** EXTRAIT **
********************

Cameroun: guerre ouverte entre le gouvernement et les ONG internationales

Le gouvernement camerounais mène une bataille sans précédent contre les ONG qu’il accuse de vouloir déstabiliser le Cameroun et de faire le jeu des sécessionnistes…


Dans une conférence de presse tenue le 09 mars dernierà Yaoundé, le ministre de l’Administration territoriale, Paul Atanga Nji, a accusé des ONG internationales de masquer ou de minimiser volontairement les nombreuses atrocités commises par les terroristes dans le nord-ouest et le sud-ouest. Face aux hommes de médias, il a déclaré « que les ONG Human Rights Watch, Amnesty International, International crisis Group, OCHA, le Rhedac et bien d’autres, sont engagées dans une démarche conspirationiste contre le Cameroun et les forces de défense et de sécurité. Il a annoncé qu’un responsable de OCHA est parti précipitamment du Cameroun, après avoir «avoué avoir reçu de sa hiérarchie instruction de fabriquer ce rapport pour tenir l’image de l’Armée camerounaise».


Au cours de son allocution, Paul Atanga Nji a déclaré: «de nombreuses ONG aux ordres des ennemis de notre pays véhiculent régulièrement des informations erronées sur la gestion de la crise par le gouvernement dans les régions [du Nord-Ouest et du Sud-Ouest] », lance le ministre, donnant ainsi le ton de son propos. « Ces ONG ont reçu cinq milliards de francs CFA de la part de réseaux occultes pour déstabiliser le Cameroun », poursuit-il, en citant Amnesty international, International Crisis Group, le Rhedac, le Bureau de la coordination des affaires humanitaires (Ocha), ou encore Human Right Watch.


Les récriminations du gouvernement vis-à-vis des organisations de défenses des droits de l’homme opérant au Cameroun sont fréquentes. Mais la sortie du ministre Paul Atanga Nji a rapidement provoqué un tollé en raison des menaces proférées contre des médias camerounais qu’il a accusé de « connivence ». Il reproche à ces médias (Equinoxe TV, Radio Balafon, Le Jour, STV), d’avoir publié le rapport de Human Right watch qui accuse l’armée du massacre de Ngarbuh. Puis, il a pointé un doigt accusateur sur International Crisis Group, Ocha, Amnesty International et le Rhedac, qui pour le gouvernement sont financées dans le but de ternir l’image du Cameroun.

********************

** LISTE DES ACTIVITÉS **
**A)** Pouvez-vous résumer l'article sur le Cameroun en deux phrases ?
**B)** Pouvez-vous reprendre l'article sur le Cameroun, de « Les récriminations du » jusqu'à « l’image du Cameroun. », en changeant « tollé » en « scandale » ?
**C)** D'après l'article sur le Cameroun, quelle somme ces ONG auraient-elles reçue de réseaux occultes ?

** DONNÉES FOURNIES **

********************

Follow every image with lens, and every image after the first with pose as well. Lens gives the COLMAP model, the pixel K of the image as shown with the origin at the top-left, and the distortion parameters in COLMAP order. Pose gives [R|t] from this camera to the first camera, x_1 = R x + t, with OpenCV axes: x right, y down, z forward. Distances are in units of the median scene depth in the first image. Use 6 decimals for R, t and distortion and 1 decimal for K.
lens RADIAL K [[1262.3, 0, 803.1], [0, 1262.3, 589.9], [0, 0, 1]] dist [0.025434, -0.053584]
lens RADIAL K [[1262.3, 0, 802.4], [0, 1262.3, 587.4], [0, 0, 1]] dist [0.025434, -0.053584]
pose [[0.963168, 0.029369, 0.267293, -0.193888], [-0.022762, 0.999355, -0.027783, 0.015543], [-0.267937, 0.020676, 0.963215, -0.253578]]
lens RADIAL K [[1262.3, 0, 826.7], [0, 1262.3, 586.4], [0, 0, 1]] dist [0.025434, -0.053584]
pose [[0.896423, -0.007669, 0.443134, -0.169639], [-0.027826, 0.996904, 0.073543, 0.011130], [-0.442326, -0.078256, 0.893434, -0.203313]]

********************

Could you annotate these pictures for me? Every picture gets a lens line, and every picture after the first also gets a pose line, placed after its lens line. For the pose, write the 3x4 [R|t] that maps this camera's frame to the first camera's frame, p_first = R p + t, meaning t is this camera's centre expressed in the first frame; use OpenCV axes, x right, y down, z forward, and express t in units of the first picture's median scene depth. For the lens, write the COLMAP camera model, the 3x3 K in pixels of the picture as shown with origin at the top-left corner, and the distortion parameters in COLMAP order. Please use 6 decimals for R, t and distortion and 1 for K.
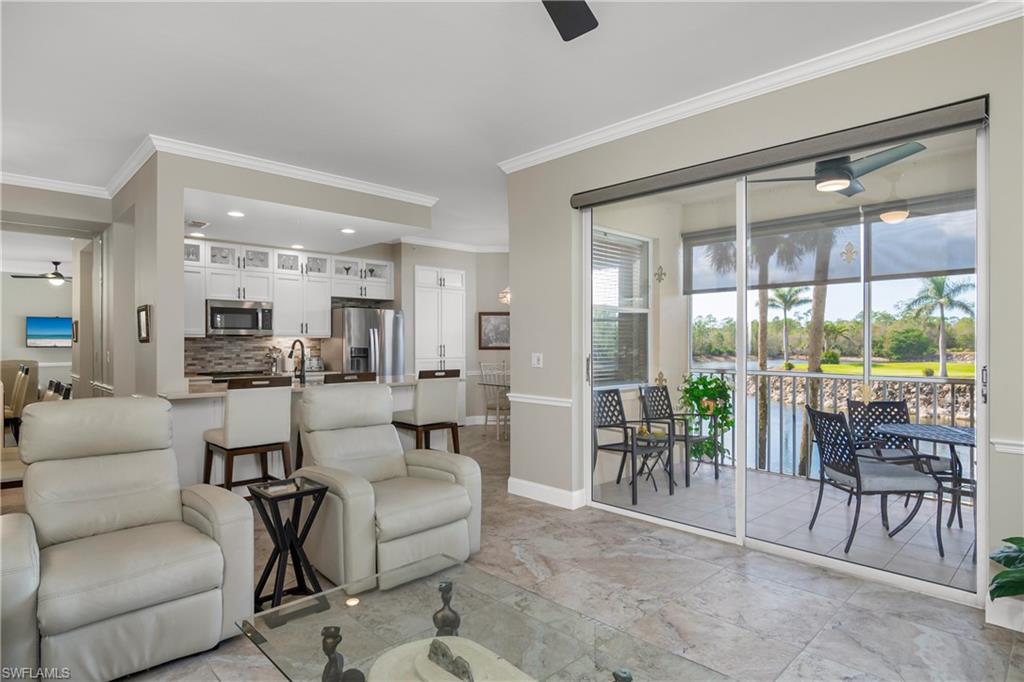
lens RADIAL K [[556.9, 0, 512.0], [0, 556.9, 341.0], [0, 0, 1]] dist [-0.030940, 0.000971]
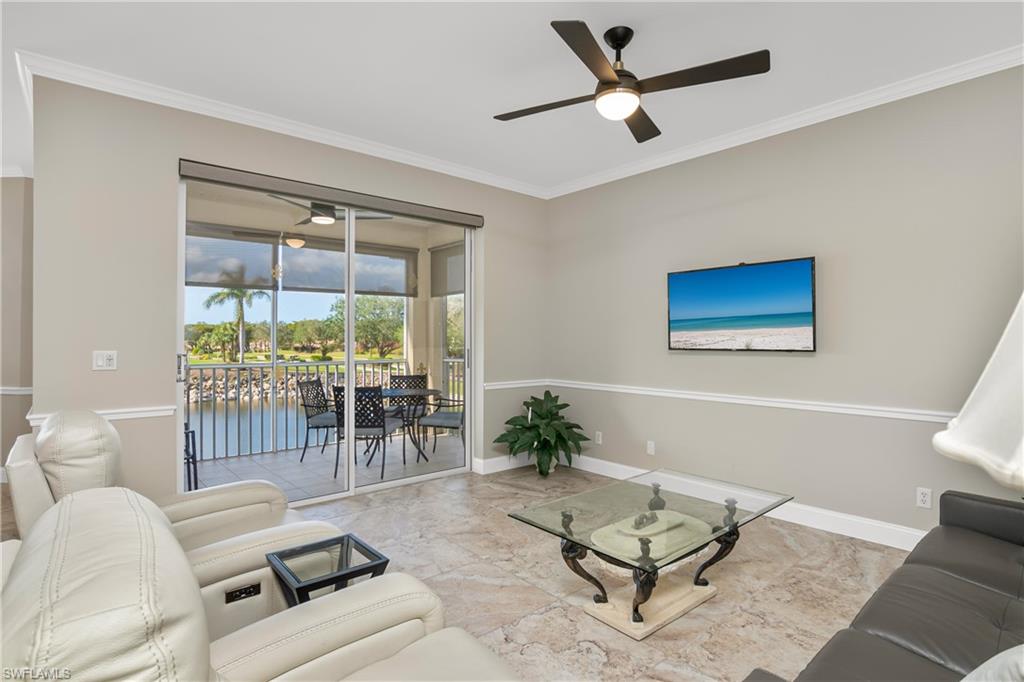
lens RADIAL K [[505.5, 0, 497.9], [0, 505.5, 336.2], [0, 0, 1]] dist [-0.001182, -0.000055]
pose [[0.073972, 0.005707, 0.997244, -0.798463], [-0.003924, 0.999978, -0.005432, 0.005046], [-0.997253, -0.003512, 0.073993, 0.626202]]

********************

** CORRIGÉ DE L'EXERCICE **
**A)** Le 9 mars à Yaoundé, le ministre de l'Administration territoriale, Paul Atanga Nji, a accusé plusieurs ONG internationales, dont Human Rights Watch et Amnesty International, de minimiser les atrocités commises par les terroristes dans le Nord-Ouest et le Sud-Ouest et d'avoir reçu cinq milliards de francs CFA pour déstabiliser le pays. Ses menaces contre des médias camerounais, accusés de « connivence » pour avoir publié le rapport de Human Rights Watch sur le massacre de Ngarbuh, ont rapidement provoqué un tollé.

**B)**
Les récriminations du gouvernement vis-à-vis des organisations de défenses des droits de l’homme opérant au Cameroun sont fréquentes. Mais la sortie du ministre Paul Atanga Nji a rapidement provoqué un scandale en raison des menaces proférées contre des médias camerounais qu’il a accusé de « connivence ». Il reproche à ces médias (Equinoxe TV, Radio Balafon, Le Jour, STV), d’avoir publié le rapport de Human Right watch qui accuse l’armée du massacre de Ngarbuh. Puis, il a pointé un doigt accusateur sur International Crisis Group, Ocha, Amnesty International et le Rhedac, qui pour le gouvernement sont financées dans le but de ternir l’image du Cameroun.

**C)** Cinq milliards de francs CFA.